■ Reading passage
This agreement shall not operate directly or indirectly to benefit anyone not named in the Schedule.

Schedule
All persons or organizations that are parties to a written contract that requires you to obtain this agreement, provided you executed the contract before the loss.

See Liberty Mutual Commercial Policy Workers' Compensation and Employers' Liability Policy for OES, as ans per Named Insured Endorsement, attached as Exhibit "E" to FJB's motion for summary judgment, at 00039.

Plaintiff Randal Morgan and his wife filed the instant lawsuit on December 10, 2009 against Hercules and McMoran for personal injuries and damages under the general maritime law and Section 905(b) of the Longshoreman and Harbor Worker's Compensation Act, 33 U.S.C. §905(b). On July 9, 2010, the plaintiffs added FJB as a defendant, arguing FJB is vicariously liable for the negligence of its employees aboard the rig. On June 29, 2010, Liberty Mutual Insurance Company ("Liberty Mutual"), OES's workers compensation insurer, intervened against McMoran and Hercules, seeking reimbursement of all benefits and medical expenses paid to and on behalf of the plaintiffs.

■ Record excerpts
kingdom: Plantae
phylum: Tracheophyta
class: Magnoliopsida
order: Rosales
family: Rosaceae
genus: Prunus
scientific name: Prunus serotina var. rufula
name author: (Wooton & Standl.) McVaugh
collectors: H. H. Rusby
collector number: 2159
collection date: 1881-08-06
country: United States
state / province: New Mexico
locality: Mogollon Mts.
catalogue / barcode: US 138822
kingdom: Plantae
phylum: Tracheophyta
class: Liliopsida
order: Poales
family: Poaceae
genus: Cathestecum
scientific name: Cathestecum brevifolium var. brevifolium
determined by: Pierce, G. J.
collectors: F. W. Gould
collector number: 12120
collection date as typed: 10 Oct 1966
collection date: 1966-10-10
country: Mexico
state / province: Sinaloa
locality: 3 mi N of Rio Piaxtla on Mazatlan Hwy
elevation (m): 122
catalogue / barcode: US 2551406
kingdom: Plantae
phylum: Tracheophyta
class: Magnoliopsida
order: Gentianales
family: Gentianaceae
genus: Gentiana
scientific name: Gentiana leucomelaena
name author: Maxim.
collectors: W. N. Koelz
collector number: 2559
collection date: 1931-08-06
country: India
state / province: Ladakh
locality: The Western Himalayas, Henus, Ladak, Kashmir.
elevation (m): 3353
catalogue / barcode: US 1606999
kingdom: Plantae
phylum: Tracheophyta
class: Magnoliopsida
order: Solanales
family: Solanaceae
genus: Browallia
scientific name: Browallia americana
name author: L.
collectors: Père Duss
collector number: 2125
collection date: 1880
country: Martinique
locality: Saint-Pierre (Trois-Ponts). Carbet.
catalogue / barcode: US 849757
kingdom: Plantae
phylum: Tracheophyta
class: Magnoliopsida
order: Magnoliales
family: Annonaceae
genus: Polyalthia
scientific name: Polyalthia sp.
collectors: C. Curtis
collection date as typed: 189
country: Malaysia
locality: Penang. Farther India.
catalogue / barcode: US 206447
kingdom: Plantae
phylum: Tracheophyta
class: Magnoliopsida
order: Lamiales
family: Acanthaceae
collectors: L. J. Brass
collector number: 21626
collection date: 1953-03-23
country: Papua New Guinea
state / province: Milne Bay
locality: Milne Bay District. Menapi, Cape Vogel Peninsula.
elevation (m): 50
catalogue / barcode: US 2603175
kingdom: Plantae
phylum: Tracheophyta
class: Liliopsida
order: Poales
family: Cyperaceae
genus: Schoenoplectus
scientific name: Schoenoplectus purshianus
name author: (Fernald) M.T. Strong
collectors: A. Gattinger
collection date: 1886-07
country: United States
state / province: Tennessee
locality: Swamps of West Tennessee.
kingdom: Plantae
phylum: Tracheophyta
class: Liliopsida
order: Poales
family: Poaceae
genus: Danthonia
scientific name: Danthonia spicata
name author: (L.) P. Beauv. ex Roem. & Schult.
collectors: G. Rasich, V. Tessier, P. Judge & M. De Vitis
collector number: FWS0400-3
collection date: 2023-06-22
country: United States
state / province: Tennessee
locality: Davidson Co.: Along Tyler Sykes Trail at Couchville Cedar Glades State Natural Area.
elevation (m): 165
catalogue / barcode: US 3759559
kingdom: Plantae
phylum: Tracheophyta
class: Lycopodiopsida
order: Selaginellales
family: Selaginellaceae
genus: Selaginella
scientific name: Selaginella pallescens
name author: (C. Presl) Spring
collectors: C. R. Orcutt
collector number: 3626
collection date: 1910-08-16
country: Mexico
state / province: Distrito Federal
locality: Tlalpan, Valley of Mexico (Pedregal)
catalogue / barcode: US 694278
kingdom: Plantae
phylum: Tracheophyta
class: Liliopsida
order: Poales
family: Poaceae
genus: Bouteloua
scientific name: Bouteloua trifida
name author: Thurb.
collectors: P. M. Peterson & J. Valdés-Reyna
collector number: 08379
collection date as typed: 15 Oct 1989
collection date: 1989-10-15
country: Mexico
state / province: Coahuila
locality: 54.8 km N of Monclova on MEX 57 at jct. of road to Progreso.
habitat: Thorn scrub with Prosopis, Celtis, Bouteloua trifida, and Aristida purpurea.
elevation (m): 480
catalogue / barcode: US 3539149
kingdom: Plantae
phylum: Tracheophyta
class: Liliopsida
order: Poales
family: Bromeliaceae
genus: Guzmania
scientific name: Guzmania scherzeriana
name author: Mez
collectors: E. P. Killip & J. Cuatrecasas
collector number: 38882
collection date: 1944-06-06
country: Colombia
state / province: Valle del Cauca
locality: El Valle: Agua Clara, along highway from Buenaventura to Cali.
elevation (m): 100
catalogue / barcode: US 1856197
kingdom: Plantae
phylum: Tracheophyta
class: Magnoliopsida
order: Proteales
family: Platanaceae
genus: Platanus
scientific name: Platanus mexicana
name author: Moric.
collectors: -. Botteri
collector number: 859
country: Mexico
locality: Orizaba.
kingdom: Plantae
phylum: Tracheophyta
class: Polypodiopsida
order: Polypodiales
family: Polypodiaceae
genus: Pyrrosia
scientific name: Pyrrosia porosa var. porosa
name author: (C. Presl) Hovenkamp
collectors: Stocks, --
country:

■ Work to complete
1. In the lawsuit excerpt, on what date did the plaintiffs add FJB as a defendant?
2. Copy everything in the lawsuit excerpt from "See Liberty Mutual" down to "judgment, at 00039.".

■ Responses by item number
1. July 9, 2010

2.
See Liberty Mutual Commercial Policy Workers' Compensation and Employers' Liability Policy for OES, as ans per Named Insured Endorsement, attached as Exhibit "E" to FJB's motion for summary judgment, at 00039.